The economics of gambling ships are quite different from traditional bricks-and-mortar casinos. Ships afloat are expensive to maintain. Transport of passengers to and from them is time-consuming, expensive, and largely "time lost" to those who wish to gamble. Further, entertainment - and alternative gambling - opportunities are severely limited for potential customers, who can see and do more ashore where gambling is legal, as in Las Vegas and Atlantic City in the United States. This is only compounded when the offshore gambling trip is turned into an overnight stay.

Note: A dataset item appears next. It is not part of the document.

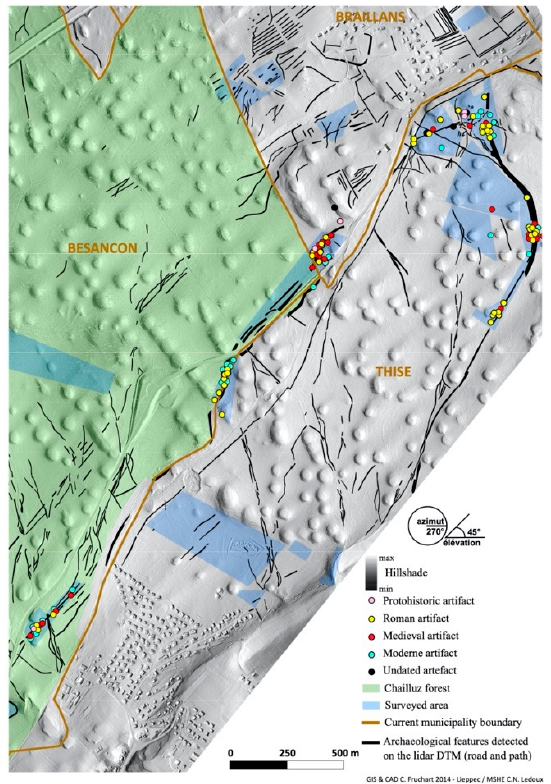
Figure 1. A lidar-derived terrain model with the courses of road axes and tangled paths located in the south-east of the Chailluz massif (Besançon, France) depicted. Location of the surveyed areas and uncovered remains: Lat. 47.28 to 47.31° N–Long. 6.06 to 6.09° E. Source: Lieppec—C. Fruchart [26].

Economies of scale make it hard for smaller companies to compete with larger ones such as Carnival Corps and Royal Caribbean Cruises Ltd. One of the factors is that the bigger companies can afford to make newer and bigger ships. Newer ships could already hold up to 4,400 passengers and crew in 1995. Further, the newer ships are safer, and older ships that are not equipped with the new International Maritime Organization (IMO) safety standards have to be upgraded to meet them. According to an Oppenheimer & Co. analyst, this suggested at the time that the industry would end up ruled by two to three big companies.

==In popular culture==
Californian gambling ships appear in several novels and movies of the period, including Sing a Song of Murder (1942) by James R. Langham, The Case of the Dangerous Dowager (1937) by Erle Stanley Gardner, and Farewell, My Lovely (1940) by Raymond Chandler. The 1940 film Gambling on the High Seas was set in part aboard a gambling ship, SS Sylvania. Other films that feature gambling ships include Gambling Ship, Dante's Inferno, Smashing the Money Ring, and Mr. Lucky (1943) starring Cary Grant as a gambling ship operator, which spawned the later Mr. Lucky TV series.